W. Va. Code R. § 85-20-31

Current through Register Vol. XLI, No. 24, June 14, 2024
Section 85-20-31 - Treatment Guidelines: Orbital Fracture
31.1. Fractures of the orbit may be indirect, resulting in a "blowout" of the orbital floor or medial wall, or direct involving fractures of the orbital rims.
31.2. The appropriate diagnostic criteria consists of a history of blunt trauma to the eye, usually by an object larger then the bony orbital opening. The eye may appear proptosis or enophthalmic. Ocular motility is usually diminished. There is usually numbness over the cheek due to injury to the infraorbital nerve. There may be a palpable fracture of the orbital rim. There may also be a fracture of the zygomatic arch.
31.3. The appropriate diagnostic tests and examinations are as follows:
a. A comprehensive examination by an ophthalmologist is necessary, including a visual acuity, slit lamp examination and dilated fundus examination;
b. X-ray of the orbits; and
c. Coronal CT scans.
31.4. Appropriate treatment is as follows:
a. In uncomplicated cases outpatient treatment is appropriate and consists of the following:
1. Outpatient follow-up for 1 - 2 weeks;
2. Oral antibiotics; and
3. Analgesics may be required.
b. Inpatient treatment is appropriate for severe fractures or other complicated injuries. Treatment consists of the following:
1. Surgical repair;
2. Medications include antibiotics and analgesics; and
3. Hospitalization from 1 - 3 days.
31.5. The estimated duration of care is as follows:

Diplopia may resolve spontaneously within one to two weeks with small fractures not requiring repair. Double vision generally resolves within two to three weeks after surgical repair unless there is intrinsic damage to the extraocular muscles.

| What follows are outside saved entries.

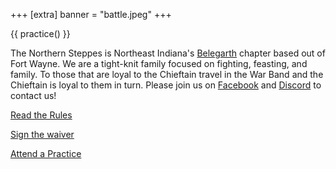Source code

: +++
[extra]
banner = "battle.jpeg"
+++

{{ practice() }}

The Northern Steppes is Northeast Indiana's [Belegarth](https://www.belegarth.com/) chapter based out of Fort Wayne. We are a tight-knit family focused on fighting, feasting, and family. To those that are loyal to the Chieftain travel in the War Band and the Chieftain is loyal to them in turn. Please join us on [Facebook](https://www.facebook.com/groups/Northernsteppes/) and [Discord](https://discord.gg/wkbprE6SZg) to contact us!

<!--
<iframe src="https://discord.com/widget?id=183746241098678273&amp;theme=dark&amp;username=null" width="300px" height="500px" allowtransparency="true" frameborder="0" title="Discord server widget"></iframe>
-->

[Read the Rules](https://www.belegarth.com/getting-started/rules/)

[Sign the waiver](https://docs.google.com/forms/d/e/1FAIpQLSf-AJHKh700hk1_VfvkvwKweod-ngWRfg2FHmFJNmy3kcTnnw/viewform)

[Attend a Practice](/practice)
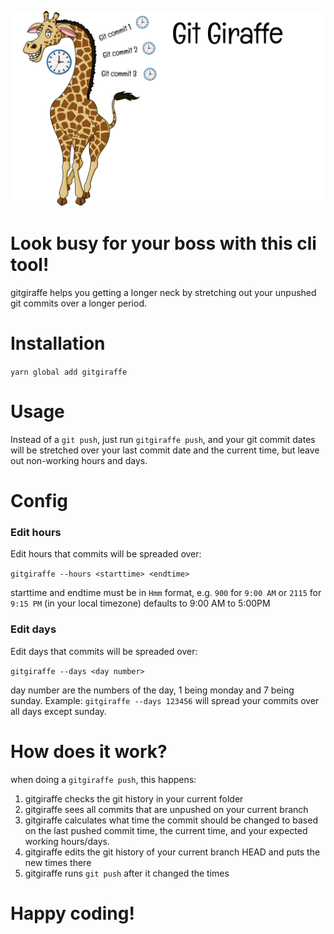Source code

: ![Git Giraffe](./logo.png)

# Look busy for your boss with this cli tool!

gitgiraffe helps you getting a longer neck by stretching out your unpushed git commits over a longer period.

# Installation

`yarn global add gitgiraffe`

# Usage

Instead of a `git push`, just run `gitgiraffe push`, and your git commit dates will be stretched over your last commit date and the current time, but leave out non-working hours and days.

# Config

### Edit hours

Edit hours that commits will be spreaded over:

`gitgiraffe --hours <starttime> <endtime>`

starttime and endtime must be in `Hmm` format, e.g. `900` for `9:00 AM` or `2115` for `9:15 PM` (in your local timezone)
defaults to 9:00 AM to 5:00PM

### Edit days

Edit days that commits will be spreaded over:

`gitgiraffe --days <day number>`

day number are the numbers of the day, 1 being monday and 7 being sunday. Example: `gitgiraffe --days 123456` will spread your commits over all days except sunday.

# How does it work?

when doing a `gitgiraffe push`, this happens:

1. gitgiraffe checks the git history in your current folder
2. gitgiraffe sees all commits that are unpushed on your current branch
3. gitgiraffe calculates what time the commit should be changed to based on the last pushed commit time, the current time, and your expected working hours/days.
4. gitgiraffe edits the git history of your current branch HEAD and puts the new times there
5. gitgiraffe runs `git push` after it changed the times

# Happy coding!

Modified work may be required with diplopia resolved. Heavy work can generally be resumed three weeks after injury if surgery is not required, or three weeks after surgical repair.

31.6. The anticipated outcome is resolution of diplopia and normal functioning of the eye. Numbness over the cheek may persist for one year or longer and is not affected by surgical repair.